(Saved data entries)
• • •

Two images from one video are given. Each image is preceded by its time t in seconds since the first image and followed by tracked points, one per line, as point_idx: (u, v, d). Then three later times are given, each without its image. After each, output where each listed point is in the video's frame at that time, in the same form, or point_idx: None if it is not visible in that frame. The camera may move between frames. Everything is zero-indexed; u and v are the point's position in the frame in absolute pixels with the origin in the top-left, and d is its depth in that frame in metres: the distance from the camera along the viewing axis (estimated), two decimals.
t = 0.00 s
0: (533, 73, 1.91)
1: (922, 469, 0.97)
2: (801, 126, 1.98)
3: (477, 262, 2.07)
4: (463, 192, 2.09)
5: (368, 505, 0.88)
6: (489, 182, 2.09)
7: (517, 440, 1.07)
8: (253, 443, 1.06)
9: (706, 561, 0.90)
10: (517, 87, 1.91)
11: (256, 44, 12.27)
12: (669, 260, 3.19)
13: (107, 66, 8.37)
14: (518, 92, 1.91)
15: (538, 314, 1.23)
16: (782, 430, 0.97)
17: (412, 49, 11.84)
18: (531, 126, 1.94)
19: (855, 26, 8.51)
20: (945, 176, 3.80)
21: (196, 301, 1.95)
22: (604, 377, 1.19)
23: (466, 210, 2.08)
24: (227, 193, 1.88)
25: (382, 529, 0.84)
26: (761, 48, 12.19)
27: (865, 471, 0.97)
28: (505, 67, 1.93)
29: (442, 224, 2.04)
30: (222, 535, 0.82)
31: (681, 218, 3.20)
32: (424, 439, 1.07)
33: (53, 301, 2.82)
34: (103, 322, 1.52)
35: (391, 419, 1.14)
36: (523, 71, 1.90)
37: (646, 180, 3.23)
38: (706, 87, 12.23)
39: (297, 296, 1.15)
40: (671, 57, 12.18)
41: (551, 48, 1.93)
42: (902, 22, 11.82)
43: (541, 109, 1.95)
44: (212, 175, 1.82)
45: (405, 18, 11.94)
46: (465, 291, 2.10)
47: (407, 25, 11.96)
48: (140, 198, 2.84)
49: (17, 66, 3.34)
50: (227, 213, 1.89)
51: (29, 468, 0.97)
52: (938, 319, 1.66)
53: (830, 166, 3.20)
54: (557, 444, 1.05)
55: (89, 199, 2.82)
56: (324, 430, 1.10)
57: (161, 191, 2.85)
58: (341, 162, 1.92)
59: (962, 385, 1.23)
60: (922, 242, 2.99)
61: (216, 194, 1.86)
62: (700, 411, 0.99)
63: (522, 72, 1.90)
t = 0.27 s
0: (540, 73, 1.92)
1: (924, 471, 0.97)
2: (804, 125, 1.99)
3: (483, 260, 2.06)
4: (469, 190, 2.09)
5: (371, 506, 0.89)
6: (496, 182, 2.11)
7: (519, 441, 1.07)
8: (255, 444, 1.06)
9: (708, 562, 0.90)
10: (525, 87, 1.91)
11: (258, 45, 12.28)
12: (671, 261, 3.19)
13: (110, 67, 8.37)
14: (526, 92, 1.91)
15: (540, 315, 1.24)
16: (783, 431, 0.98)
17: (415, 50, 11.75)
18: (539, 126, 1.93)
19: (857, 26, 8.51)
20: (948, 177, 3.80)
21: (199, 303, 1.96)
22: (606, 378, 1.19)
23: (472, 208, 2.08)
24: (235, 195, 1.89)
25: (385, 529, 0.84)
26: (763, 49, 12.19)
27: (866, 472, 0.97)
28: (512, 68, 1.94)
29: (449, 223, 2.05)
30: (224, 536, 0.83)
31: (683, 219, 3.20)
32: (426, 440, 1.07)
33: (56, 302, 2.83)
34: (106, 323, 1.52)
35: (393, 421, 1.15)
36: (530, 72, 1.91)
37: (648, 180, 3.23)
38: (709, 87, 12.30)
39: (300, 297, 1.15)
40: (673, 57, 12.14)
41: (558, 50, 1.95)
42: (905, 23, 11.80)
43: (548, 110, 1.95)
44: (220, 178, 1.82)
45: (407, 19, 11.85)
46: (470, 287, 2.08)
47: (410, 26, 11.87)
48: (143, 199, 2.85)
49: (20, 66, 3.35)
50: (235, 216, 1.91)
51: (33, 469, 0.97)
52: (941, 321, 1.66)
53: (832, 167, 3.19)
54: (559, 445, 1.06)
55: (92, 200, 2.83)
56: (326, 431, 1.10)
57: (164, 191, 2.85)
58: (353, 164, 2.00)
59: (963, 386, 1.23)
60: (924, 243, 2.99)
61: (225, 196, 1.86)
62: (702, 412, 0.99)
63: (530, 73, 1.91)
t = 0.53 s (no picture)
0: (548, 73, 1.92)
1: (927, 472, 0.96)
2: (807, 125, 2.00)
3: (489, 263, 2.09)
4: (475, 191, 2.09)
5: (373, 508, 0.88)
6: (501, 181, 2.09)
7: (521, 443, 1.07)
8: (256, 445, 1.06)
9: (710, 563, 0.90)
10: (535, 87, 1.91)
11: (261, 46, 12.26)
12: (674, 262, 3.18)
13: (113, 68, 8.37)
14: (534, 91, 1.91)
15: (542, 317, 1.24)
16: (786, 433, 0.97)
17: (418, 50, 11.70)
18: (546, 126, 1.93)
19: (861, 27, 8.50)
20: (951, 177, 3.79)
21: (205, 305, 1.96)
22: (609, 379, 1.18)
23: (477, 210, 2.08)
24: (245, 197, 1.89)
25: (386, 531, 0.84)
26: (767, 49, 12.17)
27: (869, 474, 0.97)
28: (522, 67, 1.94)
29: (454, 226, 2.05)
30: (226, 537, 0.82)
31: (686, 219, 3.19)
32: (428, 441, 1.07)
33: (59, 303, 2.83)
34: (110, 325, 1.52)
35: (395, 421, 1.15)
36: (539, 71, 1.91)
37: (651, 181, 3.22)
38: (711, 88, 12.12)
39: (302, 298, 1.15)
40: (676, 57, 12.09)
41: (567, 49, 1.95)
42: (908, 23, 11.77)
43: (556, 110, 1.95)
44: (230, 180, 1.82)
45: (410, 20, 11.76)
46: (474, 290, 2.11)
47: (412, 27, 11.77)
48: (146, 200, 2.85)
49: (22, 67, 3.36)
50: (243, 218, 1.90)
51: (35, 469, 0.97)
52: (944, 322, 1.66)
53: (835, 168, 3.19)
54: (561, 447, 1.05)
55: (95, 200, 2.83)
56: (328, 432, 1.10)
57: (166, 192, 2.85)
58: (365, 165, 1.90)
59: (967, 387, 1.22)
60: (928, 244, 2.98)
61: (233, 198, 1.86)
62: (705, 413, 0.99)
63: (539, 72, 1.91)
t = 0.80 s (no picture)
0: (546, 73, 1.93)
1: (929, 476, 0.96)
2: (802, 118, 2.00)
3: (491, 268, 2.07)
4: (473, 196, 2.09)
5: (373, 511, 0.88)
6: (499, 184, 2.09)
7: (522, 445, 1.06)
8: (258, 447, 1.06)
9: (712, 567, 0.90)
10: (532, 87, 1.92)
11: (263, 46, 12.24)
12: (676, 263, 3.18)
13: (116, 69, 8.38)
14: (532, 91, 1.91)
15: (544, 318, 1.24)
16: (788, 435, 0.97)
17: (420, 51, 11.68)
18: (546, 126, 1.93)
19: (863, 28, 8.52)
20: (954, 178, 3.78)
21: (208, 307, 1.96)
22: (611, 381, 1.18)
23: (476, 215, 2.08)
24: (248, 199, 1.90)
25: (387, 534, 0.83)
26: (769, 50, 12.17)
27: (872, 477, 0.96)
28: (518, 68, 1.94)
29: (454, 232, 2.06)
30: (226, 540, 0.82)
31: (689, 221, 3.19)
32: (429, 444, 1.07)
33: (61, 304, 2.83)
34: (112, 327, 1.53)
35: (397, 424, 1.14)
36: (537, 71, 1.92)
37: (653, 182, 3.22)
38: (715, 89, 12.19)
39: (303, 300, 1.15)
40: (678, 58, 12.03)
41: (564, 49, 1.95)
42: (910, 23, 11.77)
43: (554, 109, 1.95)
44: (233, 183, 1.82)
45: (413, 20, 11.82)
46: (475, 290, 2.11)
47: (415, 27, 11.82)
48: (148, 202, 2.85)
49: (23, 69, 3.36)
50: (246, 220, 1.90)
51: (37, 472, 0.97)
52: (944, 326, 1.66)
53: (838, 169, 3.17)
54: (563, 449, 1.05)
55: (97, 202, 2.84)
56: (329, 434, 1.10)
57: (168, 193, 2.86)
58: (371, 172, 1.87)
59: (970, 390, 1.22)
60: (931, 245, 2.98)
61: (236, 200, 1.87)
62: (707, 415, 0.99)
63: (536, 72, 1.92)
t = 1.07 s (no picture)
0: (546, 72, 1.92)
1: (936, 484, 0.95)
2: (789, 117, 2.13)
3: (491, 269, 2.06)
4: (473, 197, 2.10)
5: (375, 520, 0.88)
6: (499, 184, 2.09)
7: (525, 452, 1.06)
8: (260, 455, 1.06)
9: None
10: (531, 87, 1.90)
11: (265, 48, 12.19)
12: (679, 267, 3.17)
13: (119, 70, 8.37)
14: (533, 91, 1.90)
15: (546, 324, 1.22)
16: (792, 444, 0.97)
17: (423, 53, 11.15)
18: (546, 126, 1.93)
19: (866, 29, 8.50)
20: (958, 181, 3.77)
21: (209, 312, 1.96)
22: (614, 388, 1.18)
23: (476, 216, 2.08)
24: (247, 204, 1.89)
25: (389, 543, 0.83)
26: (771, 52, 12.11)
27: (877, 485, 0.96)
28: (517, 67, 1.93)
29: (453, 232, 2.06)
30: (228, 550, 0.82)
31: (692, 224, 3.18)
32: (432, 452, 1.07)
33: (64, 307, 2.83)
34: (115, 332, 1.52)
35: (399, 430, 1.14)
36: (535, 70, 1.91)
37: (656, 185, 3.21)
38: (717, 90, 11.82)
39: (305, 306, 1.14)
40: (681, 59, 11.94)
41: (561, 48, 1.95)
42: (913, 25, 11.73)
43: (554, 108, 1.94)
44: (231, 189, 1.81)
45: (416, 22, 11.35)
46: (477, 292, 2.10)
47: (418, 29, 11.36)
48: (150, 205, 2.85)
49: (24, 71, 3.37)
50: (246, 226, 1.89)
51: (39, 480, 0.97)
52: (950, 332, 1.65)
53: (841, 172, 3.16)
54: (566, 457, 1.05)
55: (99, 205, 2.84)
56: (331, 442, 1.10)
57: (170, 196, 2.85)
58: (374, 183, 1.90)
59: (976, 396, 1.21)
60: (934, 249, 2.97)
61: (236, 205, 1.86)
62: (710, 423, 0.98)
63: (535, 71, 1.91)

• • •

■ Instructions to follow ■
Write out, from the lines above, only those from the line with "41: (551, 48, 1.93)" to the line with "60: (922, 242, 2.99)", exactly as given, including the first and the last.

■ Task response ■
41: (551, 48, 1.93)
42: (902, 22, 11.82)
43: (541, 109, 1.95)
44: (212, 175, 1.82)
45: (405, 18, 11.94)
46: (465, 291, 2.10)
47: (407, 25, 11.96)
48: (140, 198, 2.84)
49: (17, 66, 3.34)
50: (227, 213, 1.89)
51: (29, 468, 0.97)
52: (938, 319, 1.66)
53: (830, 166, 3.20)
54: (557, 444, 1.05)
55: (89, 199, 2.82)
56: (324, 430, 1.10)
57: (161, 191, 2.85)
58: (341, 162, 1.92)
59: (962, 385, 1.23)
60: (922, 242, 2.99)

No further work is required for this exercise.